### Problemas y tareas
A – Indica si cada afirmación coincide con el texto sobre Colossal, respondiendo sí o no y citando literalmente las palabras del texto que lo deciden: (i) Jason Sudeikis compone uno de los grandes villanos del cine posmoderno; (ii) la película mantiene un único género de principio a fin; (iii) la originalidad resulta fácil de encontrar.
B – Traduce al inglés esta oración del texto sobre Colossal: "Colossal es una película que nadie debería perderse, por varias razones."

### Documento
——

Colossal es una película que nadie debería perderse, por varias razones. La primera, y más importante, es la capacidad de una de las mentes más brillantes del panorama cinematográfico español de aunar, con inusuales virajes narrativos y cambios constantes de género (ambos hechos de una forma insólitamente orgánica), texto, subtexto y parábola con la brillantez del cine de autor más sesudo, pero manteniendo la dulce ligereza del cine de entretenimiento más puro y gamberro. La segunda, otro nombre propio, es Jason Sudeikis, quien demuestra tener más tablas interpretativas de las que explota en su vis cómica y compone uno de los grandes villanos del cine posmoderno con ese paleto de pueblo amargado al que le puede el aburrimiento. Y por último está el mirlo blanco de la originalidad, tan difícil de encontrar tras tantos años de contar historias.

——

[Elementos listados en un conjunto de datos]
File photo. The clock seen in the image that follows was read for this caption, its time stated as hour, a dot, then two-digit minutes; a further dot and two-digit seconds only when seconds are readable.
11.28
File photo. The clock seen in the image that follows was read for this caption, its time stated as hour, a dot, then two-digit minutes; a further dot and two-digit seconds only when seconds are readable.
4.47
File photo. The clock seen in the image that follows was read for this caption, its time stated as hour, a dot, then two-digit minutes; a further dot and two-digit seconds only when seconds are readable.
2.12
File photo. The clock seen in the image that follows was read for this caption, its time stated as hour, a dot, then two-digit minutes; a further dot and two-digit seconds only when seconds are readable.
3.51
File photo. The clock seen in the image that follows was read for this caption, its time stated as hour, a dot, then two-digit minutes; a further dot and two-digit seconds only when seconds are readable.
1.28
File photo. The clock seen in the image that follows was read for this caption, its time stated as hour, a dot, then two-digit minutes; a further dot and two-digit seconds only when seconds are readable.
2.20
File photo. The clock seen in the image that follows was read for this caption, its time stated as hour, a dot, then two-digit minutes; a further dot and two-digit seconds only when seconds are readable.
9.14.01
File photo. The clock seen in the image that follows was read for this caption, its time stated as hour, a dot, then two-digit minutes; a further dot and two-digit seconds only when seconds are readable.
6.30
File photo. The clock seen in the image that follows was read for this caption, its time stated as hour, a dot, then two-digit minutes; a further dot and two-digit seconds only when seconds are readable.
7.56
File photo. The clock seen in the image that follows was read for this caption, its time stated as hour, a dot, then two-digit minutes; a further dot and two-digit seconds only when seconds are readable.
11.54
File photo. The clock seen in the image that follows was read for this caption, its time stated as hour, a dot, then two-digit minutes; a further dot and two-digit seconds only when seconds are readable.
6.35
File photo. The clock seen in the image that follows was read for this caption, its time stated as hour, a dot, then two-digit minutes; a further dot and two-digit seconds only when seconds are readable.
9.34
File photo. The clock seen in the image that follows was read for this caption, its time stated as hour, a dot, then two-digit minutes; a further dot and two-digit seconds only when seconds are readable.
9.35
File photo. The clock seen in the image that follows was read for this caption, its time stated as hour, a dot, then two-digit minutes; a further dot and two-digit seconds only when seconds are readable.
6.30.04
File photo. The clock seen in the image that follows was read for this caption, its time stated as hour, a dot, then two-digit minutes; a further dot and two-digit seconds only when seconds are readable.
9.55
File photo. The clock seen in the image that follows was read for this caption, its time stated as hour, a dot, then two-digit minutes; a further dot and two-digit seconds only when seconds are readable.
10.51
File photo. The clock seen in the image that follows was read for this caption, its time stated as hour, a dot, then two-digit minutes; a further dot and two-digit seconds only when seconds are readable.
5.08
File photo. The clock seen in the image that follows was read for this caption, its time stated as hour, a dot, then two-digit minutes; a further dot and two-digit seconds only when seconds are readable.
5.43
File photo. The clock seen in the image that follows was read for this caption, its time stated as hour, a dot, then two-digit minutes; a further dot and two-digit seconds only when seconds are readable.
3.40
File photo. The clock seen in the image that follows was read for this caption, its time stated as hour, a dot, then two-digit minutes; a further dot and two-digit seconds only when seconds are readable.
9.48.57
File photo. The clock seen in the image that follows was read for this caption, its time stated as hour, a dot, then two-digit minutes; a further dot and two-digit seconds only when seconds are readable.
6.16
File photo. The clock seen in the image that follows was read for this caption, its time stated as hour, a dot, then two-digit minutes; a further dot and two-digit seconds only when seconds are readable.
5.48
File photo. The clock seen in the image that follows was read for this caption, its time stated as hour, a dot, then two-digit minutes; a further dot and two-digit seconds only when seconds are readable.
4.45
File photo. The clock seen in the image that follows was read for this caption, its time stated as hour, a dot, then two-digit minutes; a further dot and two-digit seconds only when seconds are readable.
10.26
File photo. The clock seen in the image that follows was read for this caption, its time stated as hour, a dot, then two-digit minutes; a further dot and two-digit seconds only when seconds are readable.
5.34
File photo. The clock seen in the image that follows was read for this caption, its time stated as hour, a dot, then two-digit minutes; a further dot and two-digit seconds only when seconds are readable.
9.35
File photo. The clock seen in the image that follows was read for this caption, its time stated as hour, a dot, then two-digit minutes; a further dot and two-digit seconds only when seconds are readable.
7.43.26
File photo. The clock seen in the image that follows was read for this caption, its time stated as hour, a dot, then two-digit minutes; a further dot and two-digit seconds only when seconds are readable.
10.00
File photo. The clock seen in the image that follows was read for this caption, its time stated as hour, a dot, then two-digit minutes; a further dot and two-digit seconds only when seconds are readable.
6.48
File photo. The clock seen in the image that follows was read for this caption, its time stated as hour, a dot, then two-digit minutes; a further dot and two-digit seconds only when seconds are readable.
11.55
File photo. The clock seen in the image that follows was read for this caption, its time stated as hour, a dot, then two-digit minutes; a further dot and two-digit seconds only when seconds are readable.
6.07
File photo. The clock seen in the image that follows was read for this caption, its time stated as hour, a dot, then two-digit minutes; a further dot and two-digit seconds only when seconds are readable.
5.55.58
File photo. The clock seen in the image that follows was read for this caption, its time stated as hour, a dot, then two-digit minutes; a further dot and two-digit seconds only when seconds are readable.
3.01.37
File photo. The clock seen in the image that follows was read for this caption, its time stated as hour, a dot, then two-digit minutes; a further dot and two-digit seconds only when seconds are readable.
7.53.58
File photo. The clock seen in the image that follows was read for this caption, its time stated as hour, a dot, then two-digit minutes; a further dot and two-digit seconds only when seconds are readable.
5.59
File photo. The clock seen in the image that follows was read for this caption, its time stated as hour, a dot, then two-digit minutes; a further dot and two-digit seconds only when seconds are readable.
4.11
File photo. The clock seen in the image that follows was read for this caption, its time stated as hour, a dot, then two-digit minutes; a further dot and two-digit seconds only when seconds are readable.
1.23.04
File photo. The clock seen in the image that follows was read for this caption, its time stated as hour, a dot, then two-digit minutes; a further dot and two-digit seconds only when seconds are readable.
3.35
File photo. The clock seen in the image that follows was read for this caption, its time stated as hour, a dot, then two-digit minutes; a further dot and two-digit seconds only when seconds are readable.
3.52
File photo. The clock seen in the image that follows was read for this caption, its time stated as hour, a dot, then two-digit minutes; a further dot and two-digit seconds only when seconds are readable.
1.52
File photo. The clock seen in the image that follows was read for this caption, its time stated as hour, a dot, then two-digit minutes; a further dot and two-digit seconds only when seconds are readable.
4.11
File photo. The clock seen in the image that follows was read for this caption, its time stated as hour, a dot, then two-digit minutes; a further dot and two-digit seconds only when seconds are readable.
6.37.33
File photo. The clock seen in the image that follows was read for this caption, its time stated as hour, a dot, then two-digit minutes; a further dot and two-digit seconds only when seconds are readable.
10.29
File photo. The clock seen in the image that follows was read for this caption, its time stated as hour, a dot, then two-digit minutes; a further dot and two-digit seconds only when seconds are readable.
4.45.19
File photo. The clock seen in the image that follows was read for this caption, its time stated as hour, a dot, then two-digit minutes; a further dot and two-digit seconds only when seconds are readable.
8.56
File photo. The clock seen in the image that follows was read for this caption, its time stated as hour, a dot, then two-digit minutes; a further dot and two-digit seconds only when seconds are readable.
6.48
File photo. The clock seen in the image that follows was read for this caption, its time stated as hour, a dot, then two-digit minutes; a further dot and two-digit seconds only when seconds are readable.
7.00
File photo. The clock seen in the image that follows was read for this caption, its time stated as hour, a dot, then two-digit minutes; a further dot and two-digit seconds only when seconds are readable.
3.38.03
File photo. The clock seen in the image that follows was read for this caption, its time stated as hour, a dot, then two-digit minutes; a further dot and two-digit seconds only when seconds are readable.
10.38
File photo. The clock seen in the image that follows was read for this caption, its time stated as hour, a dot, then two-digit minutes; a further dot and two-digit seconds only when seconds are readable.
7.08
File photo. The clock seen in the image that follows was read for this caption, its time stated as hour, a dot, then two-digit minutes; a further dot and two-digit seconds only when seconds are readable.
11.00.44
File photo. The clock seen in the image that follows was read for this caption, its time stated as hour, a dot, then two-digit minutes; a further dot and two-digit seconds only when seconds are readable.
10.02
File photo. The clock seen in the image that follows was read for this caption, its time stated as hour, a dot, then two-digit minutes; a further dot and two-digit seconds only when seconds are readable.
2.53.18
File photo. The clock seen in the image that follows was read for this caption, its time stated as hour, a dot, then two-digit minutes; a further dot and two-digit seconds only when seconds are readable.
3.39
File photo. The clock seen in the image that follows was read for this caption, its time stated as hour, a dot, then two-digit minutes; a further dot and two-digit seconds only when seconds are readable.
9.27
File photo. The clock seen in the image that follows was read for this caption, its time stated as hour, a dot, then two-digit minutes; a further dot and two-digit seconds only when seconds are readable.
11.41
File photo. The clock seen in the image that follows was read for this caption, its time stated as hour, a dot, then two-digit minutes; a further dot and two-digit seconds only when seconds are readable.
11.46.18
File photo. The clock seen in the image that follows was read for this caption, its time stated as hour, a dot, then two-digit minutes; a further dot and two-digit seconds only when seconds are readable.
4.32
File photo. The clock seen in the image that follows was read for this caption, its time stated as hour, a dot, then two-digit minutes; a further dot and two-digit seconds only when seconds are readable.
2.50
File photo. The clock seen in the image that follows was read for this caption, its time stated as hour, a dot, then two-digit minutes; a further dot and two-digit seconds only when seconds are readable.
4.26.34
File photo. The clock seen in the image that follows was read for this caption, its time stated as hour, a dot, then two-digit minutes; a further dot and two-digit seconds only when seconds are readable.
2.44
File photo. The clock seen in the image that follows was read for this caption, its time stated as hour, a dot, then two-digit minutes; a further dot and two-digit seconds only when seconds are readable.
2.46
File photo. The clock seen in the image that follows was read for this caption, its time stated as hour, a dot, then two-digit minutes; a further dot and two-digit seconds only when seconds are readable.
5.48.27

——

### Resultados por tarea
A –
(i) Sí: "compone uno de los grandes villanos del cine posmoderno".
(ii) No: "cambios constantes de género".
(iii) No: "tan difícil de encontrar tras tantos años de contar historias".

B – Colossal is a film that no one should miss, for several reasons.